Osman El Sharnoubi, Thursday 13 Mar 2014

In leaked comments, Ahmed Shafiq said the army's backing for a presidential bid by Field Marshall Abdel-Fattah El-Sisi was ignorant and amateurish

Ahmed Shafiq
File photo: Former Egyptian presidential candidate Ahmed Shafiq (Photo: AP)

Mubarak-era prime minister Ahmed Shafiq has responded to an audio leak in which he criticised an anticipated presidential bid by army chief Abdel-Fattah El-Sisi.

He said his comments had been taken out of context and he had been speaking when speculation first emerged about an El-Sisi candidacy.

He did not say when or where the comments were made.

In the recording, Shafiq described the military's backing for an El-Sisi candidacy as ignorant and amateurish, and criticised El-Sisi for saying he would stand if the people and the army demanded it.

The army issued a statement in January giving El-Sisi the green light to resign from his military post and run for president.

The way the army backed El-Sisi's candidacy displayed a "strange lack of experience," Shafiq said in the recording.

In a statement on Thursday, Shafiq insisted the military should not play a political role but said it had realised its mistake and had corrected it – without elaborating how – a move he said Egyptians had accepted.

Fixing the ballot

In the second half of the recording, which was published by the pro-Muslim Brotherhood website Rassd, Shafiq said the presidential vote would be rigged in El-Sisi's favour, so he had decided not to run.

He said the process would be "farcical" and fixed like the 2012 presidential election in which he finished second to Mohamed Morsi of the Muslim Brotherhood.

Shafiq ridiculed anyone planning to run against El-Sisi, because "the state will work in [El-Sisi's] favour."

He has been living in the UAE since shortly after the election runoff. 

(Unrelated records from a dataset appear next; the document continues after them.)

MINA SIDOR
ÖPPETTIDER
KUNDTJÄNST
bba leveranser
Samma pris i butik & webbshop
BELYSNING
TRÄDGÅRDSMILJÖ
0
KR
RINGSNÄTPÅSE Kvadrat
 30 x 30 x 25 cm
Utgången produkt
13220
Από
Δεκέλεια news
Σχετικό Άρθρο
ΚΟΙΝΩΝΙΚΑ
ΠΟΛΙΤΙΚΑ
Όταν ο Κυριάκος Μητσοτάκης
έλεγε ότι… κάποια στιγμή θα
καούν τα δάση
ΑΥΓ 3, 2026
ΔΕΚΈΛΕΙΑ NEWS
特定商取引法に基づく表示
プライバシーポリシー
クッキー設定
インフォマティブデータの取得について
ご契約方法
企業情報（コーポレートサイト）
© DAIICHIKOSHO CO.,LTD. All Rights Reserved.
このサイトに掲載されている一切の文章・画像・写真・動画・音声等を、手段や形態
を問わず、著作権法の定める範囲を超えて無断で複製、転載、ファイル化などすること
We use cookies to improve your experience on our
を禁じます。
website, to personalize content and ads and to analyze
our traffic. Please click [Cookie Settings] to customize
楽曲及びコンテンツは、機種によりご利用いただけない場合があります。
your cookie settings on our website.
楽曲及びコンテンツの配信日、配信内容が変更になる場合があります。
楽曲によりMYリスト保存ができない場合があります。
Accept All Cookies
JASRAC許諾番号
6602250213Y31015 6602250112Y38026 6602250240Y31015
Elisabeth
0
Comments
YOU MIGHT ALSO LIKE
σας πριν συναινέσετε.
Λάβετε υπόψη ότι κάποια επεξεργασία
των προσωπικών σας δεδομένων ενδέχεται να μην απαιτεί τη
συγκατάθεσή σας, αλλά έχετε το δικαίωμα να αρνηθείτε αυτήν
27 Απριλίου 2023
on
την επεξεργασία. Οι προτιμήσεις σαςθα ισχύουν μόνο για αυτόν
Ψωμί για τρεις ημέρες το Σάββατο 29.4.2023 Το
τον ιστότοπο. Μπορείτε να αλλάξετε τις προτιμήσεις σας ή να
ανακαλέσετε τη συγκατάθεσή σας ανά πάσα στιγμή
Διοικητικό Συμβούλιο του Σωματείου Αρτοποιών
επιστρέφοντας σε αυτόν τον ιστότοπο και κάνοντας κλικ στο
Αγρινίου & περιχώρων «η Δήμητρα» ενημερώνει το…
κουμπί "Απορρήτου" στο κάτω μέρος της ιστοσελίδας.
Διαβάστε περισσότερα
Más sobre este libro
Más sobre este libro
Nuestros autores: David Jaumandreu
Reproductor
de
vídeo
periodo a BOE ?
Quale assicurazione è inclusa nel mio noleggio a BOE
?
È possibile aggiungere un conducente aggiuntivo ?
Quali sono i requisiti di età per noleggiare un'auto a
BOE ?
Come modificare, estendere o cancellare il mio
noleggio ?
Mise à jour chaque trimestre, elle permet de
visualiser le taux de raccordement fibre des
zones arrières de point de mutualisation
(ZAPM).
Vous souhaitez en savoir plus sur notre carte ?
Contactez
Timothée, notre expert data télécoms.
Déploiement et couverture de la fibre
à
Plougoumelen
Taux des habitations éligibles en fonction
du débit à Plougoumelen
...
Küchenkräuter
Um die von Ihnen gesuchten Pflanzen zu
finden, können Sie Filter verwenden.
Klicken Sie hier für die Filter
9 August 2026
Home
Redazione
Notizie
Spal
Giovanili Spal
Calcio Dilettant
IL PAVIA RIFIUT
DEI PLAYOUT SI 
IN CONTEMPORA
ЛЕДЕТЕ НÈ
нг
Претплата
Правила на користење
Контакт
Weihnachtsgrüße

In his response on Thursday, Shafiq said he trusted the army to guarantee a transparent and democratic election, but the feeling of interference in favour of one candidate remained.

He cited media support for "a certain candidate" and said this "phenomenon" must be dealt with.

Shafiq nevertheless concluded his statement by expressing support for El-Sisi.

"A multiplicity of patriotic nominees and the split of votes between them is a danger that threatens our road to reform. This drives me time and again to call for rallying behind the candidate with the best chance of winning."

El-Sisi has not formally announced his candidacy despite months of hints and speculation.